Maja Panajotova: de Wijsheid achterna
Sofia is de hoofdstad van Bulgarije. Het is de stad die Maja Panajotova (o1951) niet zonder heimwee achter zich liet om in Vlaanderen te komen wonen, huwen en studeren. Sofia betekent ook Wijsheid en de Aya Sofija was een Byzantijnse basiliek in het oude Constantinopel, gewijd aan Christus, de Heilige Wijsheid. Constantinopel werd inmiddels Istanbul en de basiliek is door de Islam in moskee veranderd. Maar het is naar het vroegere Constantinopel dat Maja Panajotova graag terug wil en naar de Aya Sofija. Dat zegt ze aan het slot van haar dichtbundel Sofia blijft een mysterie:
Niet naar Istanbul, naar Constantinopel
wil ik teruggaan en jou betreden,
M. Panajotova wil de Wijsheid kennen, doorgronden, proeven. Ze associeert die diepe grond van ons bestaan met zowel haar lieve, gestorven moeder, als haar niet geboren (?) dochter. Ze schetst de Wijsheid ook als nooit afwezige (liefdes)rivale: ‘Ik zal je Sofia noemen, / jij, die mooier en wijzer bent / en mij bang maakt / met je onbekende aanwezigheid. / Jij, die mijn plaats hebt ingenomen - waarin schuilt jouw voortreffelijkheid?’ Maar bovenal ervaart ze Haar als een blijvend mysterie, als een geheim van de toekomst en van God:
De toekomst zal het einde zijn
Het einde van de toekomst
zal je ware beeld vertonen.
Omdat God tweeslachtig is.
Niettemin, en vóór de dichteres tot deze conclusie komt, hoopt ze de Wijsheid op het spoor te komen met haar poëzie, via haar gevoelig-zijn voor het transcendente en in het landschap van de liefde.

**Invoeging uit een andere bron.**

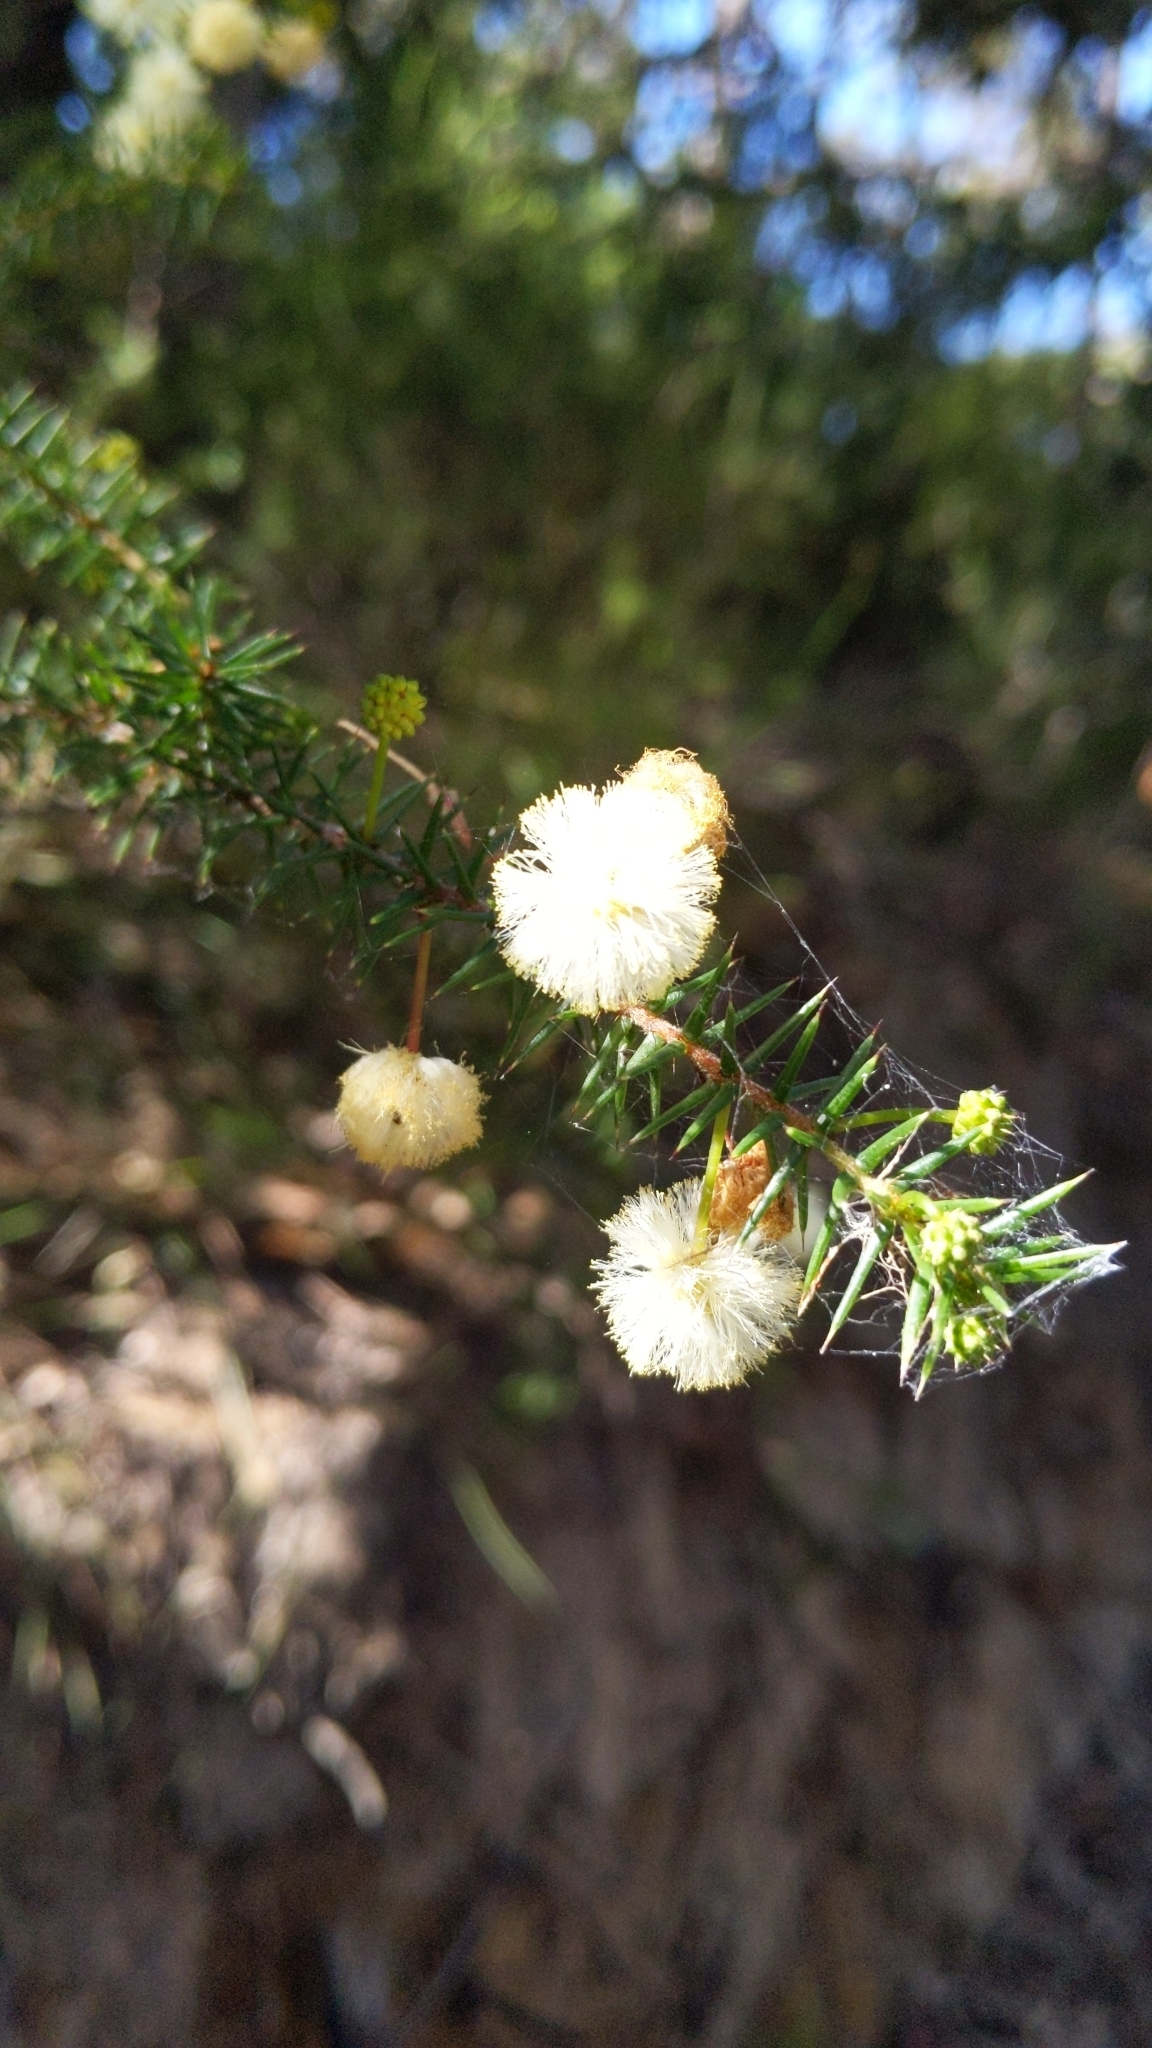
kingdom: Plantae
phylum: Tracheophyta
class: Magnoliopsida
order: Fabales
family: Fabaceae
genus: Acacia
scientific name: Acacia ulicifolia
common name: Juniper wattle
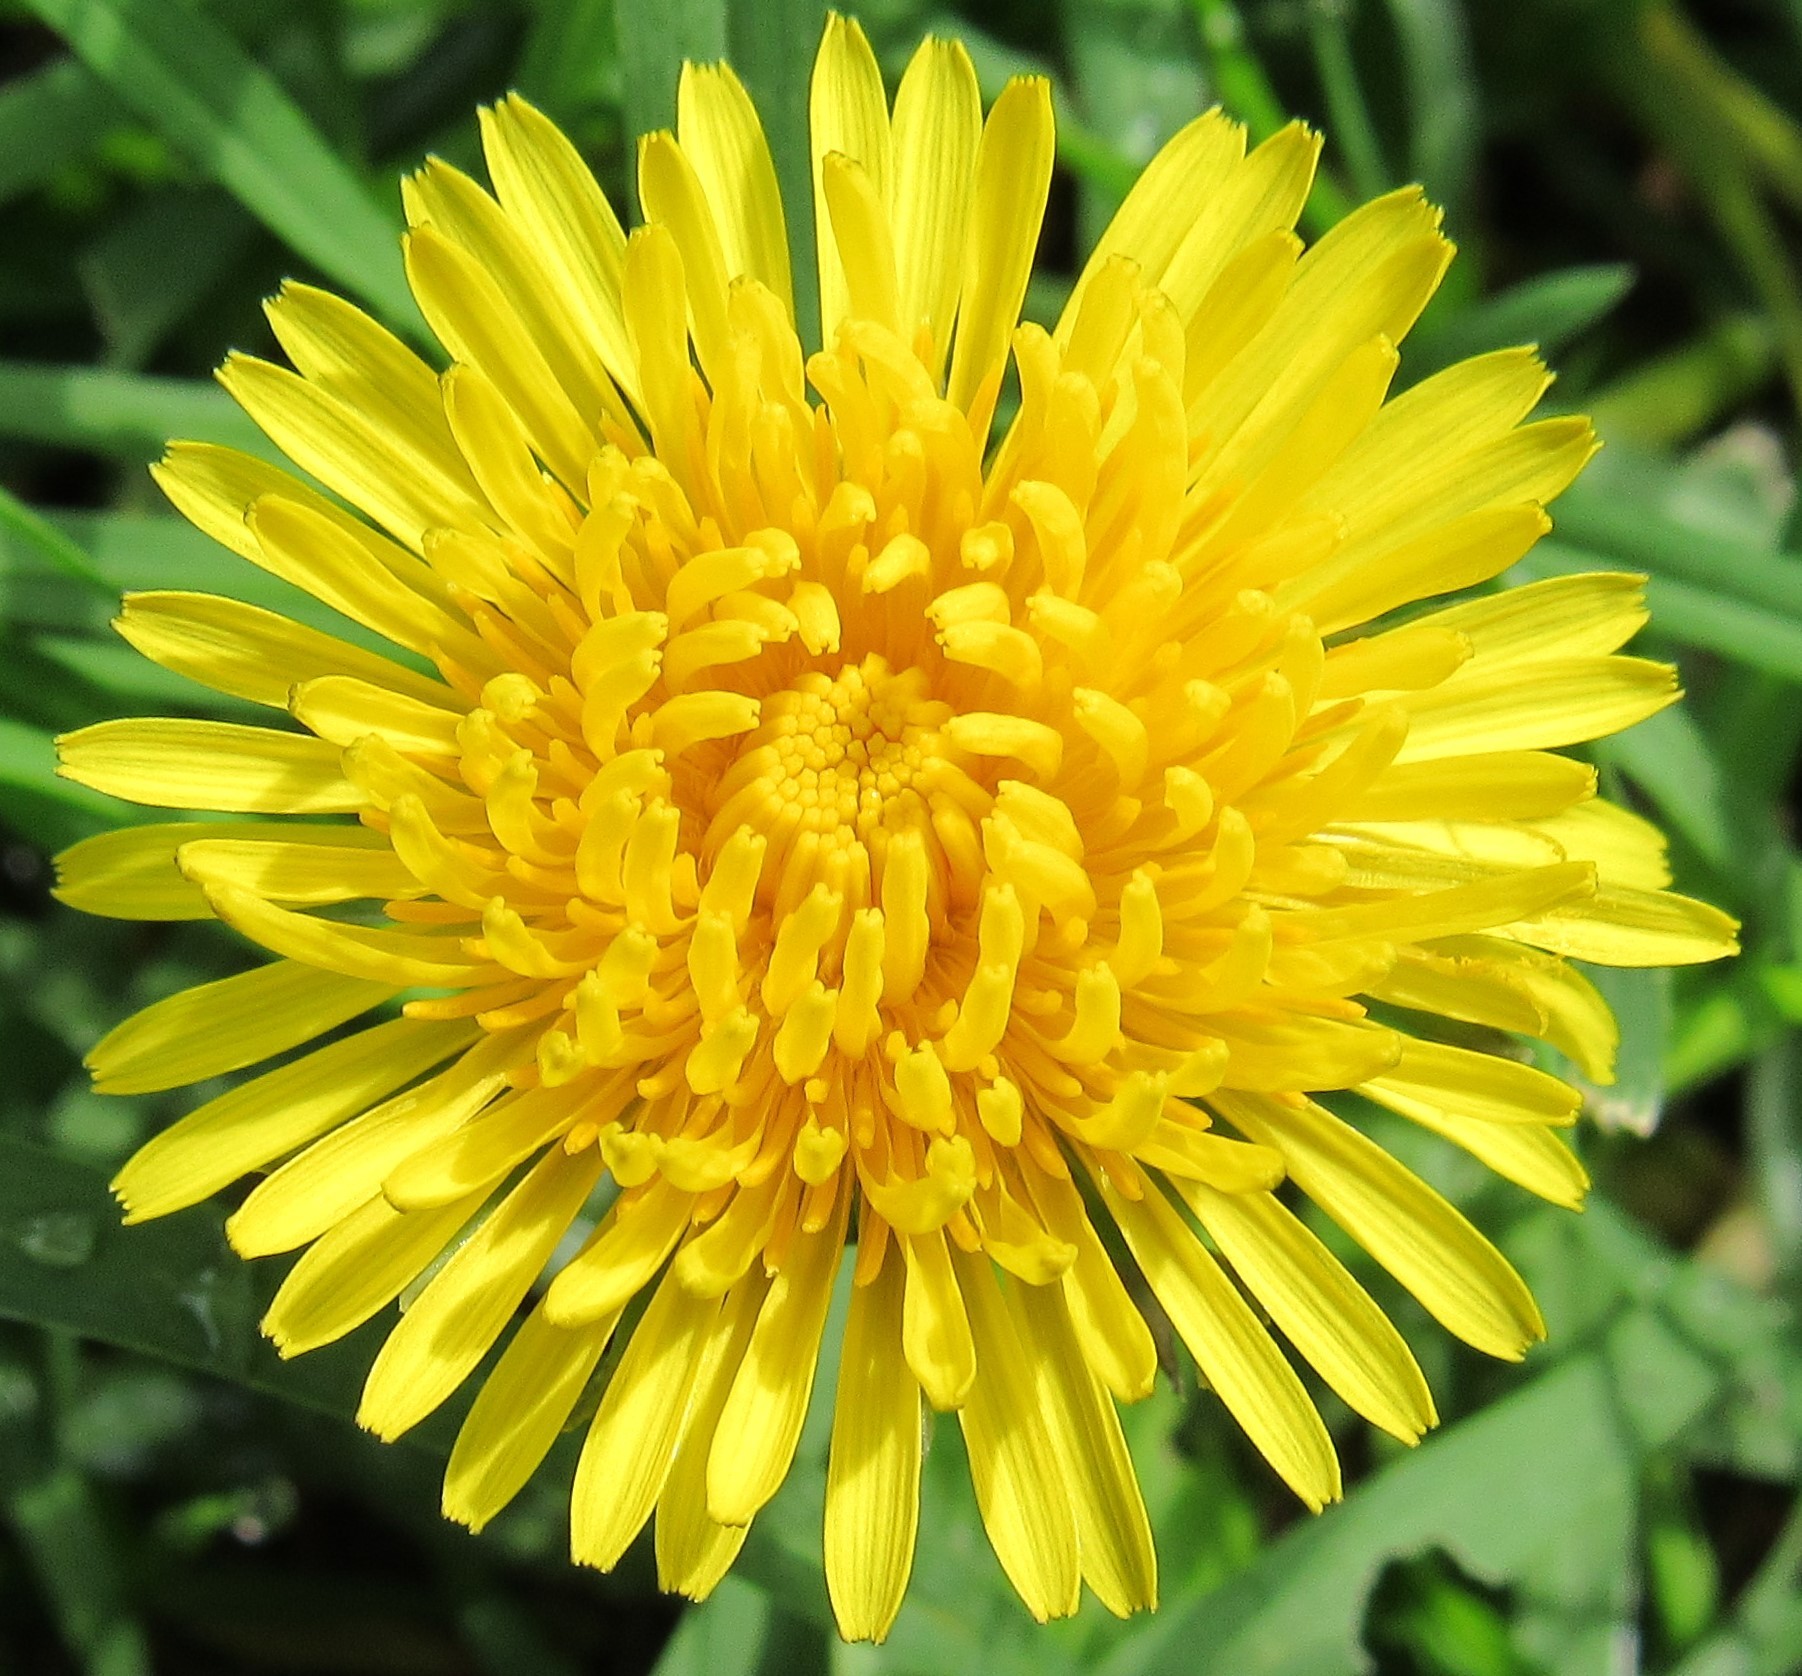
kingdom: Plantae
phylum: Tracheophyta
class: Magnoliopsida
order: Asterales
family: Asteraceae
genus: Taraxacum
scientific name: Taraxacum officinale
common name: Common dandelion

De liefde geeft Panajotova alle mogelijke, tegenstrijdige en complementaire gevoelens en gedachten. Zo wil ze een minnaar die van vlees en bloed is en vol passie. Maar ook het cerebrale, platonische aspect van de liefde schenkt haar voldoening:
Daar, achter zijn voorhoofd vertakken zich
zijn gedachten en dragen bloemen.
Daar, achter zijn voorhoofd, rijpen
de zoetste vruchten van mijn zomer.
Een liefdesrelatie betekent trouw en warmte, toegewijd-zijn en tedere lichamelijkheid. Maar liefde impliceert evengoed verlies, onverschilligheid en dodende duisternis.
Dat ontoereikende van het menselijk liefhebben beschrijft Panajotova beeldend in het gedicht De koperen poort. Daarmee volgen we het tweede spoor dat haar dichter bij de Wijsheid moet brengen. In een bovennatuurlijk visioen is ze te gast bij de zon die haar overstelpt met liefdevol licht en schoonheid. Volledig vervuld van die quasi-religieuze ervaring, wijst ze daarna elk gastvrij gebaar van de mensen om haar heen als onvoldoende en verstikkend van de hand:
als jullie nu voor mij de poort openmaken,
om me in jullie leven binnen te laten,
kleden jullie me vergeefs met liefde,
voeden jullie me vergeefs met hoop,
spreiden jullie me vergeefs met beloften...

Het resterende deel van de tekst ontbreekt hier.